The two-metre sculpture, Dance of Time I, by Spanish artist Salvador Dali is on display at Hastings and Hornby Streets from May to September 2017. The sculpture’s installation was made possible by the Chali-Rosso Art Gallery at 549 Howe St. to help commemorate Canada’s 150th anniversary and perhaps encourage the public to reflect on Canada’s time and place in history.
The gallery owner, Susanna Strem, believes in the accessibility of public art and feels it should not just be restricted to a gallery. At the same time, the Chali-Rosso Art Gallery wants to make the public feel welcome to come into its space and not feel intimidated. Questions and comments are encouraged. Even Strem’s descriptions of the art pieces follow her philosophy of making art accessible. Rather than using the incomprehensible prose we frequently see to describe art pieces, Strem uses language the public can more easily relate to:
On Dance of Time I:
“The melted watch is the most well-known and beloved of Dalí’s iconoclastic images – the artist chose to portray this image consistently throughout his lifetime, beginning in 1932. The ever-present fluidity of time is represented in this sculpture as time not only moving, but dancing in rhythm to the beat of the universe. Universal time knows no limits; it must be remembered that time, as we understand it, is a human notion. Instead, Dalínian time is perpetual and ‘dances on’ stopping for no man, history or even the cosmos.”
As we ponder Dance of Time I, maybe it’s 12:30, but in what fluid place in time and space.
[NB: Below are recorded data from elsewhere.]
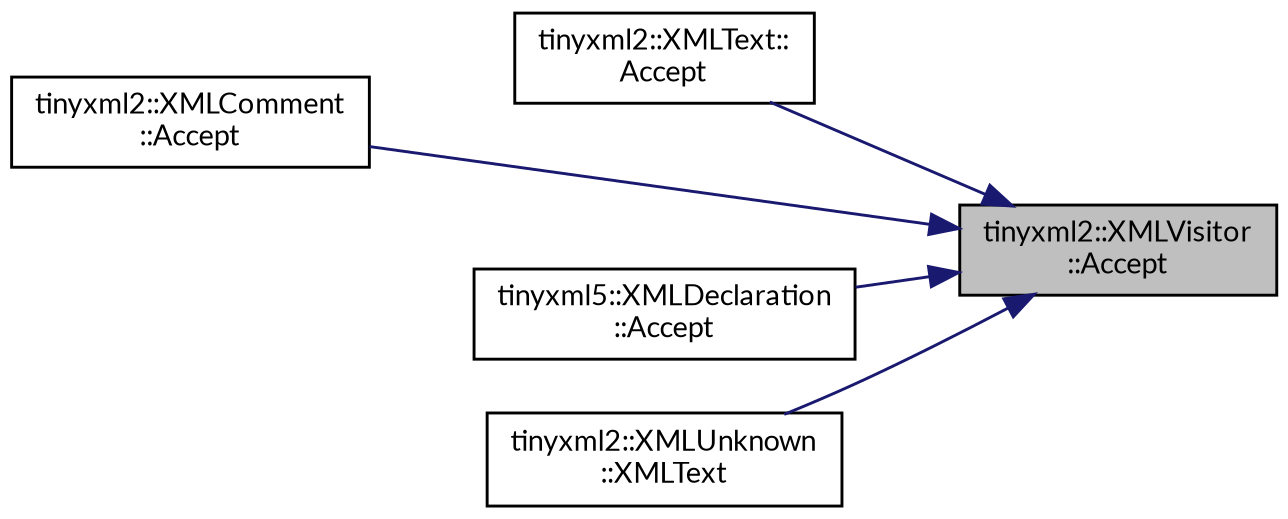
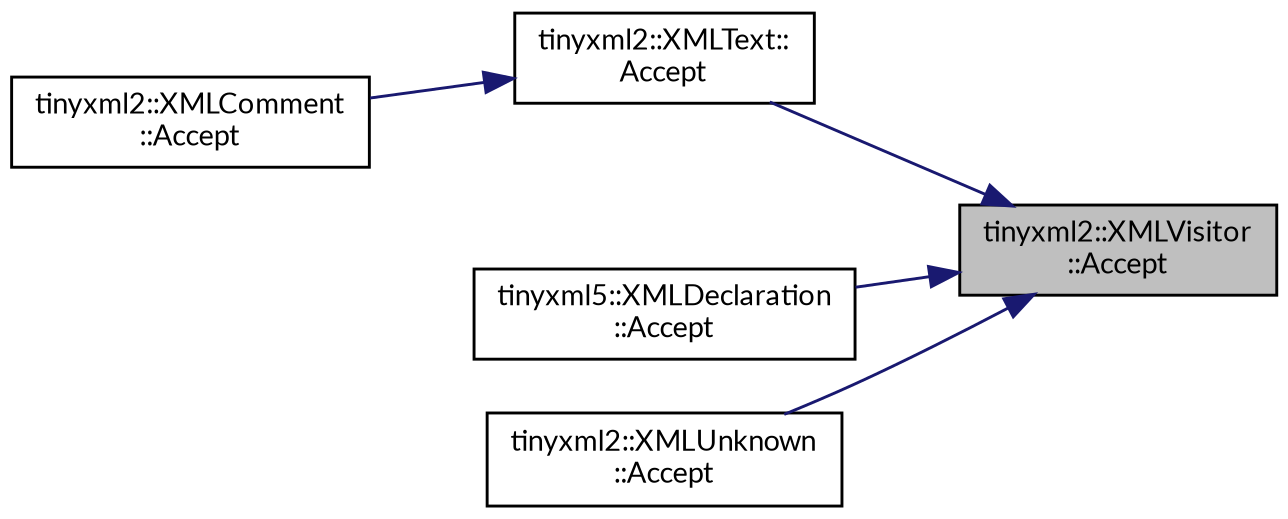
  digraph {
    fontname=Lato
    rankdir=RL
    node [color=black fillcolor=white fontname=Lato fontsize=10 shape=record style=filled]
    edge [color=midnightblue dir=back fontname=Lato fontsize=10 labelfontname=Helvetica labelfontsize=10 style=solid]
    n1 [fillcolor=grey75 fontcolor=black height=0.2 label="tinyxml2::XMLVisitor\l::Accept" width=0.4]
    n2 [height=0.2 label="tinyxml2::XMLText::\lAccept" width=0.4]
    n3 [height=0.2 label="tinyxml2::XMLComment\l::Accept" width=0.4]
    n4 [height=0.2 label="tinyxml5::XMLDeclaration\l::Accept" width=0.4]
-   n5 [height=0.2 label="tinyxml2::XMLUnknown\l::XMLText" width=0.4]
+   n5 [height=0.2 label="tinyxml2::XMLUnknown\l::Accept" width=0.4]
    n1 -> n2
-   n1 -> n3
+   n2 -> n3
    n1 -> n4
    n1 -> n5
  }
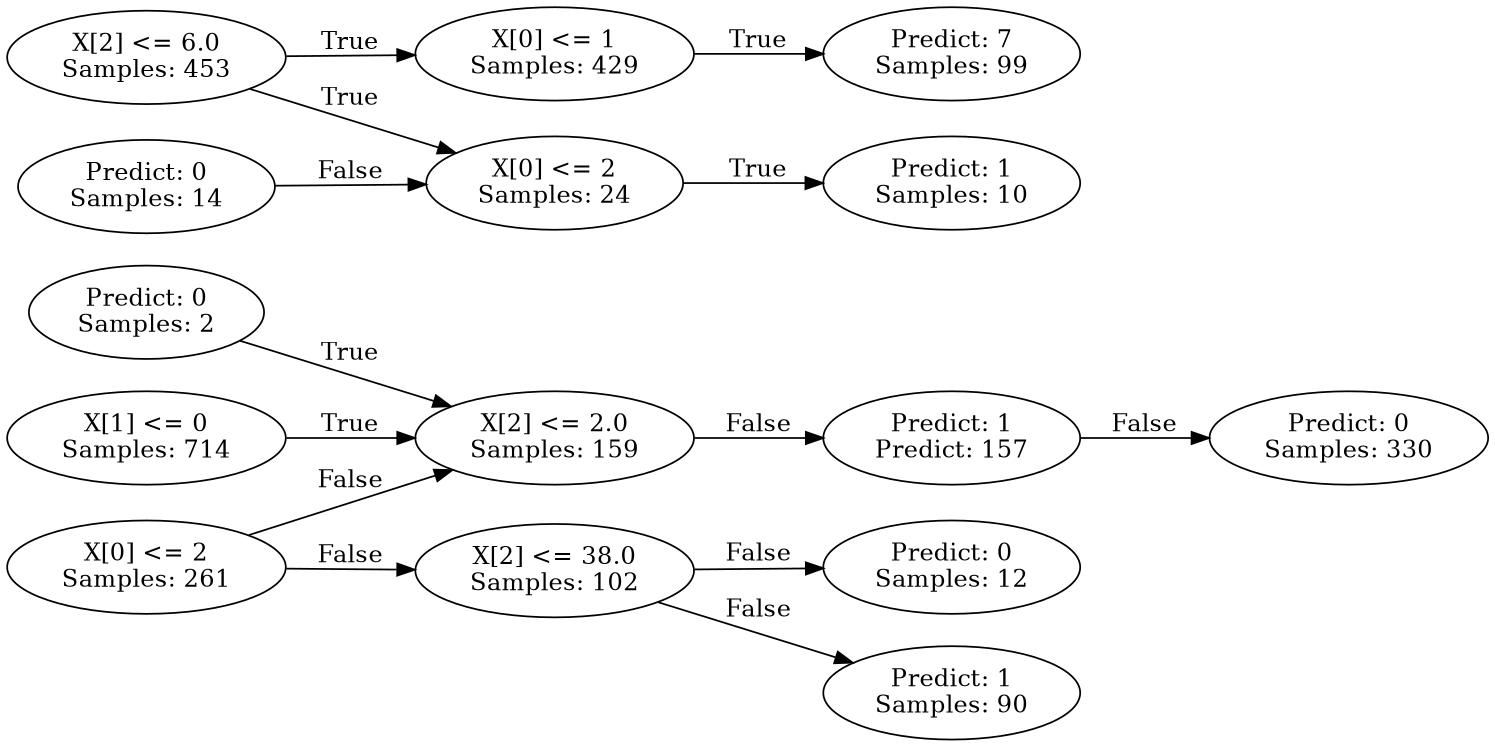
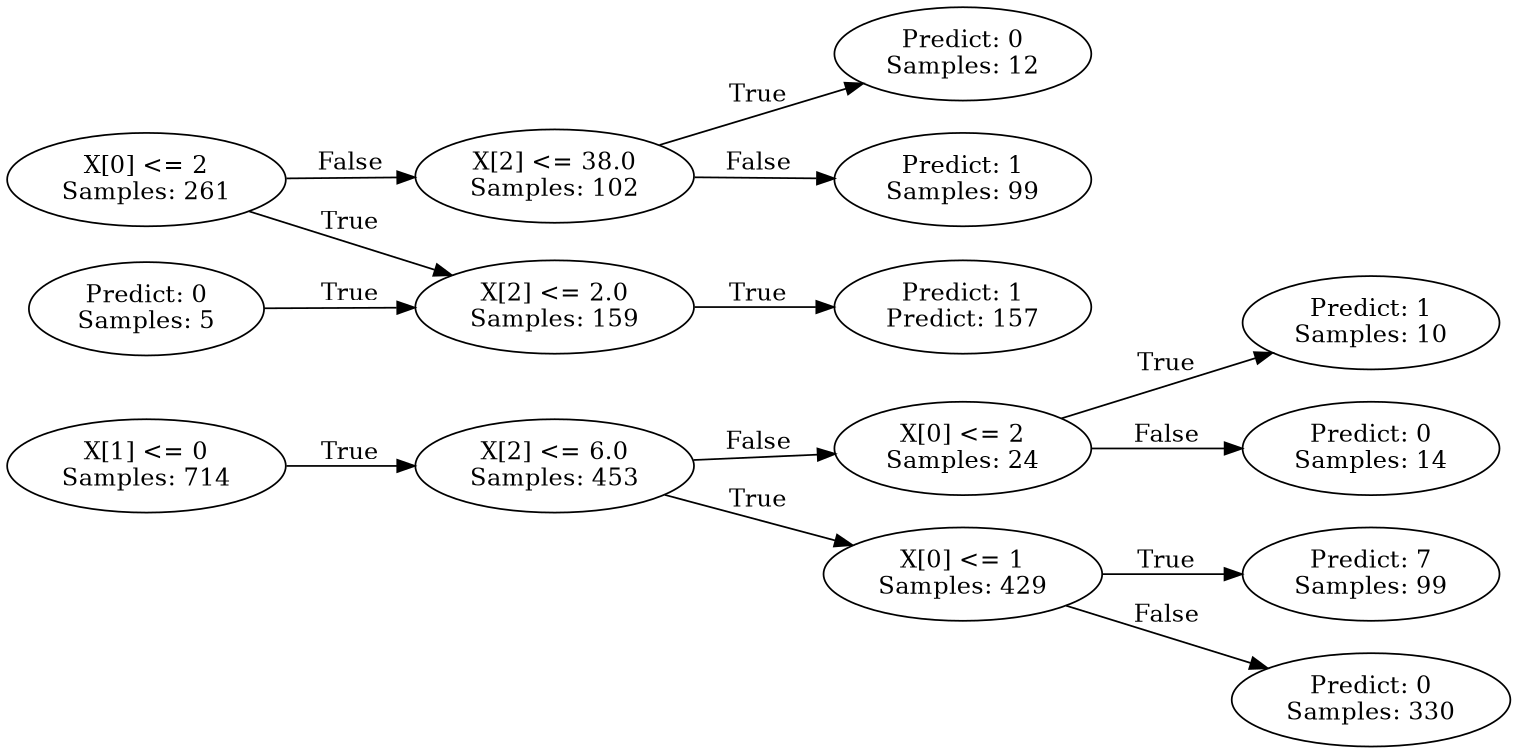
  digraph {
    rankdir=LR
    n1 [label="X[1] <= 0\nSamples: 714"]
    n2 [label="X[2] <= 6.0\nSamples: 453"]
    n3 [label="X[0] <= 2\nSamples: 24"]
    n4 [label="X[0] <= 1\nSamples: 429"]
    n5 [label="X[0] <= 2\nSamples: 261"]
    n6 [label="X[2] <= 2.0\nSamples: 159"]
    n7 [label="X[2] <= 38.0\nSamples: 102"]
    n8 [label="Predict: 1\nSamples: 10"]
    n9 [label="Predict: 0\nSamples: 14"]
    n10 [label="Predict: 7\nSamples: 99"]
    n11 [label="Predict: 0\nSamples: 330"]
    n12 [label="Predict: 1\nPredict: 157"]
-   n13 [label="Predict: 1\nSamples: 90"]
+   n13 [label="Predict: 1\nSamples: 99"]
    n14 [label="Predict: 0\nSamples: 12"]
-   n15 [label="Predict: 0\nSamples: 2"]
-   n1 -> n6 [label=True]
-   n2 -> n3 [label=True]
+   n15 [label="Predict: 0\nSamples: 5"]
+   n1 -> n2 [label=True]
+   n2 -> n3 [label=False]
    n2 -> n4 [label=True]
    n3 -> n8 [label=True]
-   n9 -> n3 [label=False]
+   n3 -> n9 [label=False]
    n4 -> n10 [label=True]
-   n12 -> n11 [label=False]
-   n5 -> n6 [label=False]
+   n4 -> n11 [label=False]
+   n5 -> n6 [label=True]
    n5 -> n7 [label=False]
-   n6 -> n12 [label=False]
+   n6 -> n12 [label=True]
    n7 -> n13 [label=False]
-   n7 -> n14 [label=False]
+   n7 -> n14 [label=True]
    n15 -> n6 [label=True]
  }
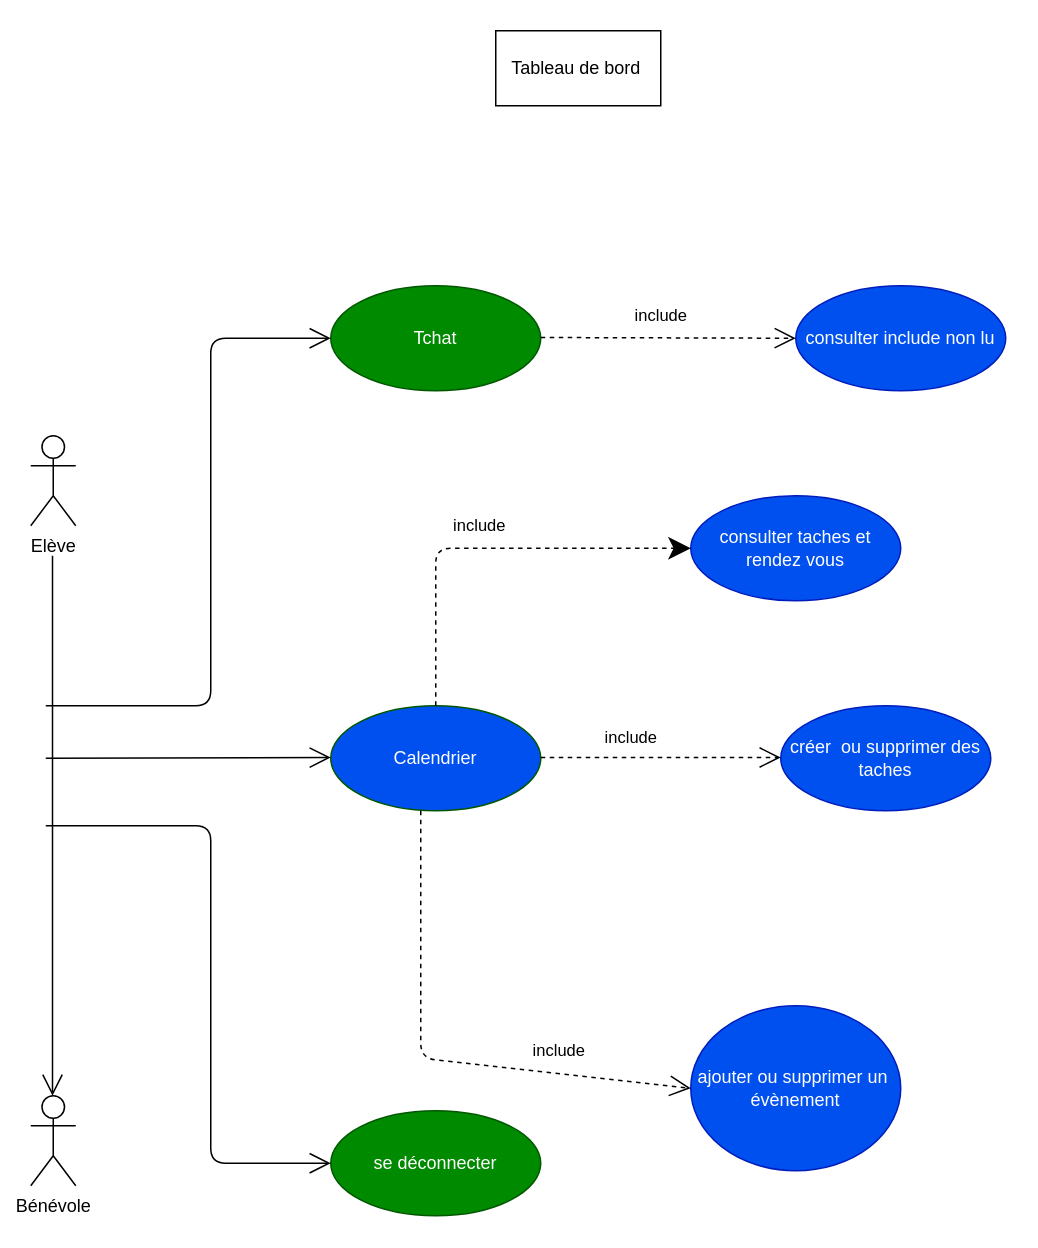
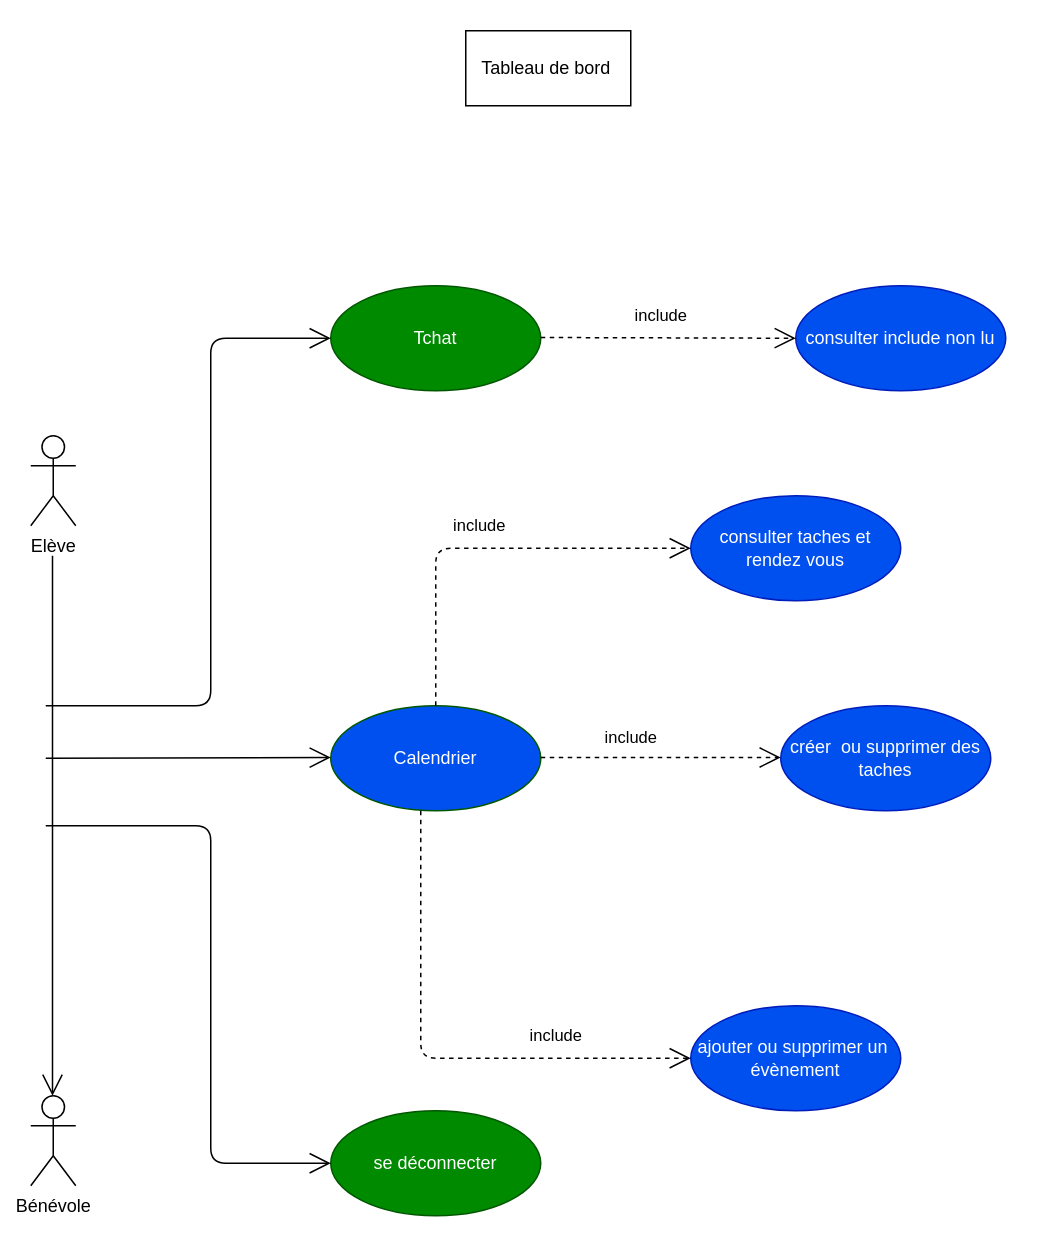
  <mxCell id="0" />
  <mxCell id="1" parent="0" />
- <mxCell id="2" value="Tableau de bord&amp;nbsp;" style="html=1;" vertex="1" parent="1"><mxGeometry x="330" y="20" width="110" height="50" as="geometry" /></mxCell>
+ <mxCell id="2" value="Tableau de bord&amp;nbsp;" style="html=1;" vertex="1" parent="1"><mxGeometry x="310" y="20" width="110" height="50" as="geometry" /></mxCell>
  <mxCell id="3" value="Elève" style="shape=umlActor;verticalLabelPosition=bottom;verticalAlign=top;html=1;" vertex="1" parent="1"><mxGeometry x="20" y="290" width="30" height="60" as="geometry" /></mxCell>
  <mxCell id="4" value="Bénévole" style="shape=umlActor;verticalLabelPosition=bottom;verticalAlign=top;html=1;" vertex="1" parent="1"><mxGeometry x="20" y="730" width="30" height="60" as="geometry" /></mxCell>
  <mxCell id="5" value="" style="endArrow=open;endFill=1;endSize=12;html=1;" edge="1" parent="1"><mxGeometry width="160" relative="1" as="geometry"><mxPoint x="34.5" y="370" as="sourcePoint" /><mxPoint x="34.5" y="730" as="targetPoint" /></mxGeometry></mxCell>
  <mxCell id="6" value="Tchat" style="ellipse;whiteSpace=wrap;html=1;fillColor=#008a00;fontColor=#ffffff;strokeColor=#005700;" vertex="1" parent="1"><mxGeometry x="220" y="190" width="140" height="70" as="geometry" /></mxCell>
  <mxCell id="7" value="Calendrier" style="ellipse;whiteSpace=wrap;html=1;fillColor=#0050ef;fontColor=#ffffff;strokeColor=#005700;" vertex="1" parent="1"><mxGeometry x="220" y="470" width="140" height="70" as="geometry" /></mxCell>
  <mxCell id="8" value="se déconnecter" style="ellipse;whiteSpace=wrap;html=1;fillColor=#008a00;fontColor=#ffffff;strokeColor=#005700;" vertex="1" parent="1"><mxGeometry x="220" y="740" width="140" height="70" as="geometry" /></mxCell>
  <mxCell id="9" value="" style="endArrow=open;endFill=1;endSize=12;html=1;entryX=0;entryY=0.5;entryDx=0;entryDy=0;" edge="1" parent="1" target="6"><mxGeometry width="160" relative="1" as="geometry"><mxPoint x="30" y="470" as="sourcePoint" /><mxPoint x="470" y="420" as="targetPoint" /><Array as="points"><mxPoint x="140" y="470" /><mxPoint x="140" y="225" /></Array></mxGeometry></mxCell>
  <mxCell id="10" value="" style="endArrow=open;endFill=1;endSize=12;html=1;" edge="1" parent="1"><mxGeometry width="160" relative="1" as="geometry"><mxPoint x="30" y="505" as="sourcePoint" /><mxPoint x="220" y="504.5" as="targetPoint" /></mxGeometry></mxCell>
  <mxCell id="11" value="" style="endArrow=open;endFill=1;endSize=12;html=1;entryX=0;entryY=0.5;entryDx=0;entryDy=0;" edge="1" parent="1" target="8"><mxGeometry width="160" relative="1" as="geometry"><mxPoint x="30" y="550" as="sourcePoint" /><mxPoint x="470" y="670" as="targetPoint" /><Array as="points"><mxPoint x="140" y="550" /><mxPoint x="140" y="775" /></Array></mxGeometry></mxCell>
  <mxCell id="12" value="consulter include non lu" style="ellipse;whiteSpace=wrap;html=1;fillColor=#0050ef;fontColor=#ffffff;strokeColor=#001DBC;" vertex="1" parent="1"><mxGeometry x="530" y="190" width="140" height="70" as="geometry" /></mxCell>
  <mxCell id="13" value="consulter taches et rendez vous" style="ellipse;whiteSpace=wrap;html=1;fillColor=#0050ef;fontColor=#ffffff;strokeColor=#001DBC;" vertex="1" parent="1"><mxGeometry x="460" y="330" width="140" height="70" as="geometry" /></mxCell>
  <mxCell id="14" value="créer&amp;nbsp; ou supprimer des taches" style="ellipse;whiteSpace=wrap;html=1;fillColor=#0050ef;fontColor=#ffffff;strokeColor=#001DBC;" vertex="1" parent="1"><mxGeometry x="520" y="470" width="140" height="70" as="geometry" /></mxCell>
- <mxCell id="15" value="ajouter ou supprimer un&amp;nbsp; évènement" style="ellipse;whiteSpace=wrap;html=1;fillColor=#0050ef;fontColor=#ffffff;strokeColor=#001DBC;" vertex="1" parent="1"><mxGeometry x="460" y="670" width="140" height="110" as="geometry" /></mxCell>
- <mxCell id="16" value="include" style="endArrow=classic;endSize=12;dashed=1;html=1;exitX=0.5;exitY=0;exitDx=0;exitDy=0;entryX=0;entryY=0.5;entryDx=0;entryDy=0;" edge="1" parent="1" source="7" target="13"><mxGeometry x="-0.026" y="15" width="160" relative="1" as="geometry"><mxPoint x="340" y="470" as="sourcePoint" /><mxPoint x="500" y="470" as="targetPoint" /><Array as="points"><mxPoint x="290" y="445" /><mxPoint x="290" y="365" /></Array><mxPoint as="offset" /></mxGeometry></mxCell>
+ <mxCell id="15" value="ajouter ou supprimer un&amp;nbsp; évènement" style="ellipse;whiteSpace=wrap;html=1;fillColor=#0050ef;fontColor=#ffffff;strokeColor=#001DBC;" vertex="1" parent="1"><mxGeometry x="460" y="670" width="140" height="70" as="geometry" /></mxCell>
+ <mxCell id="16" value="include" style="endArrow=open;endSize=12;dashed=1;html=1;exitX=0.5;exitY=0;exitDx=0;exitDy=0;entryX=0;entryY=0.5;entryDx=0;entryDy=0;" edge="1" parent="1" source="7" target="13"><mxGeometry x="-0.026" y="15" width="160" relative="1" as="geometry"><mxPoint x="340" y="470" as="sourcePoint" /><mxPoint x="500" y="470" as="targetPoint" /><Array as="points"><mxPoint x="290" y="445" /><mxPoint x="290" y="365" /></Array><mxPoint as="offset" /></mxGeometry></mxCell>
  <mxCell id="17" value="include" style="endArrow=open;endSize=12;dashed=1;html=1;entryX=0;entryY=0.5;entryDx=0;entryDy=0;" edge="1" parent="1" target="12"><mxGeometry x="-0.059" y="15" width="160" relative="1" as="geometry"><mxPoint x="360" y="224.5" as="sourcePoint" /><mxPoint x="520" y="224.5" as="targetPoint" /><mxPoint as="offset" /></mxGeometry></mxCell>
  <mxCell id="18" value="include" style="endArrow=open;endSize=12;dashed=1;html=1;entryX=0;entryY=0.5;entryDx=0;entryDy=0;" edge="1" parent="1" target="15"><mxGeometry x="0.478" y="15" width="160" relative="1" as="geometry"><mxPoint x="280" y="540" as="sourcePoint" /><mxPoint x="440" y="540" as="targetPoint" /><Array as="points"><mxPoint x="280" y="705" /></Array><mxPoint as="offset" /></mxGeometry></mxCell>
  <mxCell id="19" value="include" style="endArrow=open;endSize=12;dashed=1;html=1;" edge="1" parent="1"><mxGeometry x="-0.25" y="15" width="160" relative="1" as="geometry"><mxPoint x="360" y="504.5" as="sourcePoint" /><mxPoint x="520" y="504.5" as="targetPoint" /><mxPoint y="1" as="offset" /></mxGeometry></mxCell>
At the Challo-Rossi Gallery, we can view 100 additional pieces of Dali’s work including 20 smaller sculptures as well works by Picasso, Chagall, Miro and Matisse.
Salvadore Dali was an iconic surrealist of the 20th century (1904–1989). He was a brilliant and prolific artist who worked not only in sculpture but painting, theatre, film, fashion, photography, architecture, literary works, graphic arts and had a vibrant interest in science and mathematics. Dali was great at doing his own publicity, especially through performance art. Apparently Andy Warhol was dumbfounded when first introduced to some of his performance antics.
Dali led a colourful, eccentric and controversial life but in the process, he made modern art popular and accessible.